(Chœur des Conspirateurs, trémolo à l’orchestre.)
Le même enthousiasme nous soulève tous et le feu sacré de l’automobilisme nous pénètre. Nous nous sentons capables des plus grandes choses. Le déjeuner en souffre… mais qu’importe. Mange-t-on quand on a des ailes ?
Nous sortons de table en proie au plus généreux délire.
En hâte, Guérin, le plus emballé de nous tous ! remet une chambre à air neuve et fait les pleins d’huile et d’essence pendant que l’on charge les éléphants avec les caisses des deux charrettes de Kompong-Cham. Les braves bœufs venus de Tay-Ninh resteront ici sous la garde du gouverneur. En effet, le voyage ne leur a pas réussi, et les pauvres bêtes se ressentent de leurs fatigues. Elles sont maigres et efflanquées à faire pitié.

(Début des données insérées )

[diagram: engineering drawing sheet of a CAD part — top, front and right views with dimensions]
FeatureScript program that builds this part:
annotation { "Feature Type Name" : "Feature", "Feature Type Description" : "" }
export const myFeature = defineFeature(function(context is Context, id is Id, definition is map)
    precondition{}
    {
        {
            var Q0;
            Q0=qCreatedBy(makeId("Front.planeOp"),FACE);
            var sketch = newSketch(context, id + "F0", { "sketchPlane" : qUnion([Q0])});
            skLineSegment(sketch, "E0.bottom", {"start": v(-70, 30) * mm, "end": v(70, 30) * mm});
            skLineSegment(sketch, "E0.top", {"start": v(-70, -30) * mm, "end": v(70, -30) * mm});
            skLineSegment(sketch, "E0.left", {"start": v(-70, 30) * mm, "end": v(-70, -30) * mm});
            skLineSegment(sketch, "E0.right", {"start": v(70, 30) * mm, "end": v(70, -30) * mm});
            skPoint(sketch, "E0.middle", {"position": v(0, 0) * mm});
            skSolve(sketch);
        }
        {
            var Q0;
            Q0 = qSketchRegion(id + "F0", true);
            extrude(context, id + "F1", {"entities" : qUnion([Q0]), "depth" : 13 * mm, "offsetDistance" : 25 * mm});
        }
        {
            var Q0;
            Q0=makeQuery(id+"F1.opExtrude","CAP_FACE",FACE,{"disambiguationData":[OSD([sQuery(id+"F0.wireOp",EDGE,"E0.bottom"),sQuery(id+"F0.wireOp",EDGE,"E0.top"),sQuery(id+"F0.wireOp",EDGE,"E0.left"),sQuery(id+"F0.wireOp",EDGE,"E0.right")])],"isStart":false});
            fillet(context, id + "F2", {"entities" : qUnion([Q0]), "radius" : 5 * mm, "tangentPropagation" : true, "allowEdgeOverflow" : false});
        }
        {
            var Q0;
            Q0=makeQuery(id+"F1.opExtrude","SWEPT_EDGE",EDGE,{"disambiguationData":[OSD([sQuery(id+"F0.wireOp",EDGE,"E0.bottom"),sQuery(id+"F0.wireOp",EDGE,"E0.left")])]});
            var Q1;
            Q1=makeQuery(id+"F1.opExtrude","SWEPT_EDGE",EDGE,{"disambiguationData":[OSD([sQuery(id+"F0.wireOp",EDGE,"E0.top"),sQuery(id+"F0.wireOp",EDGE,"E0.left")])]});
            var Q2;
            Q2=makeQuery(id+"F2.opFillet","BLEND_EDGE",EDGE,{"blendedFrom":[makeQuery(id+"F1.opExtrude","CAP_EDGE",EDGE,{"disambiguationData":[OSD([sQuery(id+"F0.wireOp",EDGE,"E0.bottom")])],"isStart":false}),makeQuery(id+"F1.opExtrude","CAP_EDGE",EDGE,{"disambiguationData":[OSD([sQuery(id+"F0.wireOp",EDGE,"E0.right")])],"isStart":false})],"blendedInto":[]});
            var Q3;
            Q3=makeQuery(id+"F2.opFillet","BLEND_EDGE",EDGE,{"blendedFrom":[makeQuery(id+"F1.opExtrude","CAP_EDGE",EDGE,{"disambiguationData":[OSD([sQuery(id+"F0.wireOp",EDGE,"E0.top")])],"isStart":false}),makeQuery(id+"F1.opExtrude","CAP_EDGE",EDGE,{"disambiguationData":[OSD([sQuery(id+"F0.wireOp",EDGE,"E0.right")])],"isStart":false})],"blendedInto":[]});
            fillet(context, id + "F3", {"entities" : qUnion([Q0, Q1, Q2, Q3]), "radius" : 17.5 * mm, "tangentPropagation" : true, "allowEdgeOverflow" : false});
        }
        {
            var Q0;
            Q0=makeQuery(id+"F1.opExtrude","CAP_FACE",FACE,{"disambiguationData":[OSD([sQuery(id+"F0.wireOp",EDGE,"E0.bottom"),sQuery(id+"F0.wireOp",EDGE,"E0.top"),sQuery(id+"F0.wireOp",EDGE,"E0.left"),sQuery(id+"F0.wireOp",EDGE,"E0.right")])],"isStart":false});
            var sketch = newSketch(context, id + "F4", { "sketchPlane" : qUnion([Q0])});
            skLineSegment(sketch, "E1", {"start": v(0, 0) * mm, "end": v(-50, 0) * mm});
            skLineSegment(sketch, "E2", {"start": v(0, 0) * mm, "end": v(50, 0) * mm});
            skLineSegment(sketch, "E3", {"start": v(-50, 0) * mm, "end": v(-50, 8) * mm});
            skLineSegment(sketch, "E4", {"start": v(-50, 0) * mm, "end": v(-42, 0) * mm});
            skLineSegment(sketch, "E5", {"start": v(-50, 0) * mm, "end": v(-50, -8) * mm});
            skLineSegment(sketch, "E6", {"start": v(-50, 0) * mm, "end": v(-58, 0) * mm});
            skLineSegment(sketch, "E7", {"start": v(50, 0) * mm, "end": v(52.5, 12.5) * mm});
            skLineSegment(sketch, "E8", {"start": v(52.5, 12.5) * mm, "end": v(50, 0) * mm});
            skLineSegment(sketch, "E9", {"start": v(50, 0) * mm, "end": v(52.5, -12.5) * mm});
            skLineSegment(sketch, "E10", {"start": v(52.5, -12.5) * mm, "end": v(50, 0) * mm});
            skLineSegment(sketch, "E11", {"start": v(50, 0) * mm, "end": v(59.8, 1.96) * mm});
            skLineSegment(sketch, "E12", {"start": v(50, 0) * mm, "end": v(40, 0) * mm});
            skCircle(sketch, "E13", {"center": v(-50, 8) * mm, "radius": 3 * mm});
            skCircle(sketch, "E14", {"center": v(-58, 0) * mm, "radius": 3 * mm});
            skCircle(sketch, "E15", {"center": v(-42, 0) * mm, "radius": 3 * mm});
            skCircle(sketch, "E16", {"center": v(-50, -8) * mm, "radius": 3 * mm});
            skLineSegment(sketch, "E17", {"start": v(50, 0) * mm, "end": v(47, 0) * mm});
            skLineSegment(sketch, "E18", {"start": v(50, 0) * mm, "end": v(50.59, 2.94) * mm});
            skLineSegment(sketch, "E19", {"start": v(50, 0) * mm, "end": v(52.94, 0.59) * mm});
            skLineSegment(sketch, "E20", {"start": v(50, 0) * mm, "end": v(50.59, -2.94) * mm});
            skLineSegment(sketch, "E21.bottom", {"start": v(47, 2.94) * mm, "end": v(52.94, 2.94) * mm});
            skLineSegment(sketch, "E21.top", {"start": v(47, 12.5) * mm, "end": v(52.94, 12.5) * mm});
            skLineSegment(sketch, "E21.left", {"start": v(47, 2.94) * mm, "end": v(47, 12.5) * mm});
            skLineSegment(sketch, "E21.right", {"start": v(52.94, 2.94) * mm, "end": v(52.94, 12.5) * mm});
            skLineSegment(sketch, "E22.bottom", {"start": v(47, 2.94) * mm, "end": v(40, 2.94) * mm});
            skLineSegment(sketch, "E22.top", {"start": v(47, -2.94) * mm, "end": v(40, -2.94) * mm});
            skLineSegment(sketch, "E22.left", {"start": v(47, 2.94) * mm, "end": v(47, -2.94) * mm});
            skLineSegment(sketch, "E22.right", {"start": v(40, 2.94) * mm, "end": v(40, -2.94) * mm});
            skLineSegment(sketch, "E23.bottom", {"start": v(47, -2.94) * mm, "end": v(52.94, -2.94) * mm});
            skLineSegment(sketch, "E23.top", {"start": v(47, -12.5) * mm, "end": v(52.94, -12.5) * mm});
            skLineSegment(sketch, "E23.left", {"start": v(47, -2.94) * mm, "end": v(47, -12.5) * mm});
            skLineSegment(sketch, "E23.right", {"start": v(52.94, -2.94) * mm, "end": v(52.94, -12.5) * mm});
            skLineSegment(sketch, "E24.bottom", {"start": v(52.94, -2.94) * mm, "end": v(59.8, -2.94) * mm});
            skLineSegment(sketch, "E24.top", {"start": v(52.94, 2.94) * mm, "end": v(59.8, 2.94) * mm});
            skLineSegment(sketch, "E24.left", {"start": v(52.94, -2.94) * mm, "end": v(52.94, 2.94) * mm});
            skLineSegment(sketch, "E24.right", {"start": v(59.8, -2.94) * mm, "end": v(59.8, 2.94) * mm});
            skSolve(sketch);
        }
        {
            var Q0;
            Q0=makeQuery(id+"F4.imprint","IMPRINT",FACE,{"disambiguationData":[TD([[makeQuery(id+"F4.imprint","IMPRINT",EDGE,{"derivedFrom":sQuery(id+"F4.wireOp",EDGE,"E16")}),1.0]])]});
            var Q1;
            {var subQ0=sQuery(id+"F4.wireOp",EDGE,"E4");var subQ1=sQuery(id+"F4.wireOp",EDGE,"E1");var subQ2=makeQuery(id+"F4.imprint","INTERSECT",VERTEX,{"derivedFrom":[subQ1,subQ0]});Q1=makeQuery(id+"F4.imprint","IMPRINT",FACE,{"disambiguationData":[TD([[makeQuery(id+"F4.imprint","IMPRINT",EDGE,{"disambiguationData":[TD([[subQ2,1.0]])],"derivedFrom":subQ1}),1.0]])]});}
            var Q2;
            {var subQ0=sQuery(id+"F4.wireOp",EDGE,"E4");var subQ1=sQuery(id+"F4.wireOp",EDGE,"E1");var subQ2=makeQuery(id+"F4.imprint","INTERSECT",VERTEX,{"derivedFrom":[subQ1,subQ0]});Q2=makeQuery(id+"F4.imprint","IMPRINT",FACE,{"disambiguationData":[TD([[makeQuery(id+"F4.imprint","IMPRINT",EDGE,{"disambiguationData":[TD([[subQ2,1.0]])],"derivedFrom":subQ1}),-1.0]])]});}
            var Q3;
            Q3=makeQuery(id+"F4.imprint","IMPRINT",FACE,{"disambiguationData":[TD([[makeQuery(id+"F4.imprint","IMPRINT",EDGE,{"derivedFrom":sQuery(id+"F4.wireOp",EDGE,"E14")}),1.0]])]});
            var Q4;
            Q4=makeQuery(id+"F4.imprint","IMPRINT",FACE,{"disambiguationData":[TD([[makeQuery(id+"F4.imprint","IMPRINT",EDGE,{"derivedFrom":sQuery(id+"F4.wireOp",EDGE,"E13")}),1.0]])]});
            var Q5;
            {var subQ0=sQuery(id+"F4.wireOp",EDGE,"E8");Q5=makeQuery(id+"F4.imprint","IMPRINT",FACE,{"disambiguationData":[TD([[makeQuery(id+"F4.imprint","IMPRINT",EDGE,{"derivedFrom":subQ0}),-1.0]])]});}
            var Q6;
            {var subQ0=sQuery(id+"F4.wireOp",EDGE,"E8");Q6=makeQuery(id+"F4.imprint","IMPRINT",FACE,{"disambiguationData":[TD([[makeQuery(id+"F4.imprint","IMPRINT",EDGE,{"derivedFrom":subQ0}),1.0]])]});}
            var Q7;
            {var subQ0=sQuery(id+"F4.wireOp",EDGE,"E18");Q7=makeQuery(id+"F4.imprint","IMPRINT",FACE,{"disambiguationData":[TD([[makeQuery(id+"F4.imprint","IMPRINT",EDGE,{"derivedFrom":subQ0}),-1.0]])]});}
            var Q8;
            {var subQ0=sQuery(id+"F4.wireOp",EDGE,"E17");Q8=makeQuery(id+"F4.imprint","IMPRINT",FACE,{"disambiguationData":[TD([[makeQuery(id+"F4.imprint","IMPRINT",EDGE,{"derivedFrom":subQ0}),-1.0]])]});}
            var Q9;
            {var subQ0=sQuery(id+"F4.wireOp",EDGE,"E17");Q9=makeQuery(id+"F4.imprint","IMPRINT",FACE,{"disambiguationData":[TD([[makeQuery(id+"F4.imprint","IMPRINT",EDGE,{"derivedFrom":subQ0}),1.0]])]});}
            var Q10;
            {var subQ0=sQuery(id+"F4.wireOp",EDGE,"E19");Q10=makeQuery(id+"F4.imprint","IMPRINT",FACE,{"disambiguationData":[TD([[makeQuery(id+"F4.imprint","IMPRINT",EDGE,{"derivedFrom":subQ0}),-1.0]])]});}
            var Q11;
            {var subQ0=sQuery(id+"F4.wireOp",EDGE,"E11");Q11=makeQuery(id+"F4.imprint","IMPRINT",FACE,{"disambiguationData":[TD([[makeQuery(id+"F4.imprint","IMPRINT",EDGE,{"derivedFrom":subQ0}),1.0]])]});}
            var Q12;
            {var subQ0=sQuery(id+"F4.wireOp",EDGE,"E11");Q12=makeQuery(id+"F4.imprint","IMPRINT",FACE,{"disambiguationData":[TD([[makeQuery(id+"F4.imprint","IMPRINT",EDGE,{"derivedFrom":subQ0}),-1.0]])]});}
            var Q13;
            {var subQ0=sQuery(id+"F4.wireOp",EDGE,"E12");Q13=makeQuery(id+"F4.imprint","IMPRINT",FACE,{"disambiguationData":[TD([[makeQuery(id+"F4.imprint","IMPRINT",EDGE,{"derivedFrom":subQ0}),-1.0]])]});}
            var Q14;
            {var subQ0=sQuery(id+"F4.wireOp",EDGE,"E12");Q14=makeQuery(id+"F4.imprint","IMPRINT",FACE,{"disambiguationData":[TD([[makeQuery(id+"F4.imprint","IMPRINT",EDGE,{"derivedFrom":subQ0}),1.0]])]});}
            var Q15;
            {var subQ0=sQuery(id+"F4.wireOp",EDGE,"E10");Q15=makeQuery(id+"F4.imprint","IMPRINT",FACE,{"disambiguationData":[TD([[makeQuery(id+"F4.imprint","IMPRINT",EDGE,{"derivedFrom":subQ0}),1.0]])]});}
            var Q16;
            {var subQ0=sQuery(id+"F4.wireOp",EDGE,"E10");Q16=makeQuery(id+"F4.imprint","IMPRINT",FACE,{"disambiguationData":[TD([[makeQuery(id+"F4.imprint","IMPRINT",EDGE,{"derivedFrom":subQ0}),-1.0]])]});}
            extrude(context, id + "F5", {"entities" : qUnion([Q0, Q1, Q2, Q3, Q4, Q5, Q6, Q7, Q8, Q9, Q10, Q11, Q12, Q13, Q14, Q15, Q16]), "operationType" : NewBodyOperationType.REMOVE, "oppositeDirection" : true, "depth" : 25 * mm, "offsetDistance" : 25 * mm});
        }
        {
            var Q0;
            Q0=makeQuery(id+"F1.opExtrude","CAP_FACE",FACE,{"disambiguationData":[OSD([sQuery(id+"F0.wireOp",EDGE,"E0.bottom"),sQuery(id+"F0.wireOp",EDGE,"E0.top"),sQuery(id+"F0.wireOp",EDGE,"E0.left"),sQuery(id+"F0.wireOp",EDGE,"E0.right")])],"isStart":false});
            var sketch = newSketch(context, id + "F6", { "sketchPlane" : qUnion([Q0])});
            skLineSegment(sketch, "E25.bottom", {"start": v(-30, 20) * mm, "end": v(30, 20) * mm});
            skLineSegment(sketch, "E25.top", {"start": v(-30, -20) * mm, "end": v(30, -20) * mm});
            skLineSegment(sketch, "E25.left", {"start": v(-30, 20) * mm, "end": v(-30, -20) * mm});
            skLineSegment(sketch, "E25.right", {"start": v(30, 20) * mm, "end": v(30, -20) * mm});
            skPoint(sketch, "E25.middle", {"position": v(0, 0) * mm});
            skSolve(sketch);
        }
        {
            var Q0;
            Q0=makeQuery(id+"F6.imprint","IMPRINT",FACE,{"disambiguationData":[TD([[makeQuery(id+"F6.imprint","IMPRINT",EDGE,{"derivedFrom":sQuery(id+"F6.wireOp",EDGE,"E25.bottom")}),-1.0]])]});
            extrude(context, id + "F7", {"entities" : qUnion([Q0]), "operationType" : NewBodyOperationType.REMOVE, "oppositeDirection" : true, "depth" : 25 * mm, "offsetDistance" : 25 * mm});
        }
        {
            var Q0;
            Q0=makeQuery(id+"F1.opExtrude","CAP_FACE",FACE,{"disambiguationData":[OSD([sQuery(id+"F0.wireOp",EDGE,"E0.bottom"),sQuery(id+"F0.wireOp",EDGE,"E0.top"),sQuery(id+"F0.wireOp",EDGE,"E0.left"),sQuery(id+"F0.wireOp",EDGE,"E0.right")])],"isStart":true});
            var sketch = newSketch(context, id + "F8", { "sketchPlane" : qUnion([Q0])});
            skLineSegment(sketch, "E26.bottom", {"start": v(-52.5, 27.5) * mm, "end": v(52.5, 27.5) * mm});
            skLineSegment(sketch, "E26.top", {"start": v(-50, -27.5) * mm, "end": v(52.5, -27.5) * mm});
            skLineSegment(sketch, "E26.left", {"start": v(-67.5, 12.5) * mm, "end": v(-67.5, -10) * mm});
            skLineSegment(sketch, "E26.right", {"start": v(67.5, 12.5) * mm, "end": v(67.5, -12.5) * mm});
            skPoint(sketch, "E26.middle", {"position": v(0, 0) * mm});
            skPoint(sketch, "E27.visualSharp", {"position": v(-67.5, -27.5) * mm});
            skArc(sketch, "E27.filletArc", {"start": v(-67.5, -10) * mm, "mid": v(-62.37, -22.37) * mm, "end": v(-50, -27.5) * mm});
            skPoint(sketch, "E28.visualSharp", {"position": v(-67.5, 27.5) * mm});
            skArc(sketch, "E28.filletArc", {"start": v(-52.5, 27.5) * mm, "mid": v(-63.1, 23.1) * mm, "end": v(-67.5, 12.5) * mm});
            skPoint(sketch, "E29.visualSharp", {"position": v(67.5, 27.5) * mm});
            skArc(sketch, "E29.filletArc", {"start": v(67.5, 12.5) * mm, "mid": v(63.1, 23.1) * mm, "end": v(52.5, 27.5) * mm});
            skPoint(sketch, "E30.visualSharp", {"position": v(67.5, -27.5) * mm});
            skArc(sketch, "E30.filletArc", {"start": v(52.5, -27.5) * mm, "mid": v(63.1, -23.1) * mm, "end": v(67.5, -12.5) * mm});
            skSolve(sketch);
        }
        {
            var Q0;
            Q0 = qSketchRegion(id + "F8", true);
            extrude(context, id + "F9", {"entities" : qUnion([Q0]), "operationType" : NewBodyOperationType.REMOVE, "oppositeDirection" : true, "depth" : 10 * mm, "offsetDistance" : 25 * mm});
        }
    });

Le village nous en fournira six autres.
… Ici se passe une chose bizarre et qui déroute toutes les notions que l’on peut avoir de l’arithmétique : nous avions en arrivant à Baraï cinq charrettes pour porter tous les bagages, nous en déchargeons deux pour en mettre le contenu sur le dos des éléphants (qui, comme on sait, ont le dos bon !…) et voilà qu’il faut, paraît-il, prendre cinq autres charrettes supplémentaires !… C’est une de ces combinaisons indo-chinoises où les quatre règles se mêlent et s’enchevêtrent pour le désespoir des Occidentaux. Si nous avions le temps, j’aurais plaisir à élucider ce problème, mais nous sommes pressés de partir ! Aussi je renonce à y rien comprendre et, en désespoir de cause, nous laissons Nam-Ay se débrouiller. Son intelligence chinoise lui fournira les ressources nécessaires pour s’en tirer tout seul à son honneur et à son profit… sinon au nôtre !
A trois heures et demie, nous quittons Baraï, escortés par une vingtaine d’habitants à cheval. Notre nouveau boy Tiam s’est, lui aussi, procuré une monture et caracole de son mieux. Je remarque encore dans notre cortège une étrange petite voiture cambodgienne composée d’un siège perché sur deux roues et qui s’appelle norgélette.
C’est, nous dit-on, un moyen de locomotion merveilleux pour le pays, car il permet de traverser sans encombre les terrains les plus mauvais. Je ne sais pourquoi, je préfère quand même notre Diétrich.
ANG-KOR-THOM
… Au sortir de Baraï, nous roulons dans une plaine immense qui s’étend à perte de vue devant nous. Le sentier que nous suivons est sablonneux et creusé çà et là d’ornières perfides qui se dissimulent sous les hautes herbes. Ces pièges perpétuels ralentissent notre marche et nous maintiennent dans un état d’exaspération constante.